** Begin EXCERPT **

Section 1. Registration. The Company shall maintain books for the transfer
and registration of the Warrant. Upon the initial issuance of this Warrant, the
Company shall issue and register the Warrant in the name of the Warrantholder.

Section 2. Transfers. As provided herein, this Warrant may be transferred
only pursuant to a registration statement filed under the Securities Act of
1933, as amended (the "Securities Act"), or an exemption from such registration.
Subject to such restrictions, the Company shall transfer this Warrant from time
to time upon the books to be maintained by the Company for that purpose, upon
surrender thereof for transfer properly endorsed or accompanied by appropriate
instructions for transfer and such other documents as may be reasonably required
by the Company, including, if required by the Company, an opinion of its counsel
to the effect that such transfer is exempt from the registration requirements of
the Securities Act, to establish that such transfer is being made in accordance
with the terms hereof, and a new Warrant shall be issued to the transferee and
the surrendered Warrant shall be canceled by the Company.

** End EXCERPT **
** Begin ITEMS **

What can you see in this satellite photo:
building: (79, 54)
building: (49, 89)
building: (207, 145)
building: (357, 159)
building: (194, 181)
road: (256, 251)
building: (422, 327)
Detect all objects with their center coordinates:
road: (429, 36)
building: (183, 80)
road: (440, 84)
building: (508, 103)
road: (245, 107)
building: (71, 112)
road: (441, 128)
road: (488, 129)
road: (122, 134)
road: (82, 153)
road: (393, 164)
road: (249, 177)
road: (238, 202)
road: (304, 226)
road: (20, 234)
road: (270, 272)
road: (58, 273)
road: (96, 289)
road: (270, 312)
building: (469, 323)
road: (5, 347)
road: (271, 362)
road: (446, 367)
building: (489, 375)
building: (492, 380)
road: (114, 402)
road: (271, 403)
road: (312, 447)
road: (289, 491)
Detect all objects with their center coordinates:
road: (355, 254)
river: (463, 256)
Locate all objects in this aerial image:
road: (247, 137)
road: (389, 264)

** End ITEMS **

Extract the passage of the warrant transfer provisions starting with "Subject to such" and going on through "by the Company.", copying it word for word. The entries have no connection to the warrant transfer provisions.

*RESULT OF THIS EXERCISE:*
Subject to such restrictions, the Company shall transfer this Warrant from time
to time upon the books to be maintained by the Company for that purpose, upon
surrender thereof for transfer properly endorsed or accompanied by appropriate
instructions for transfer and such other documents as may be reasonably required
by the Company, including, if required by the Company, an opinion of its counsel
to the effect that such transfer is exempt from the registration requirements of
the Securities Act, to establish that such transfer is being made in accordance
with the terms hereof, and a new Warrant shall be issued to the transferee and
the surrendered Warrant shall be canceled by the Company.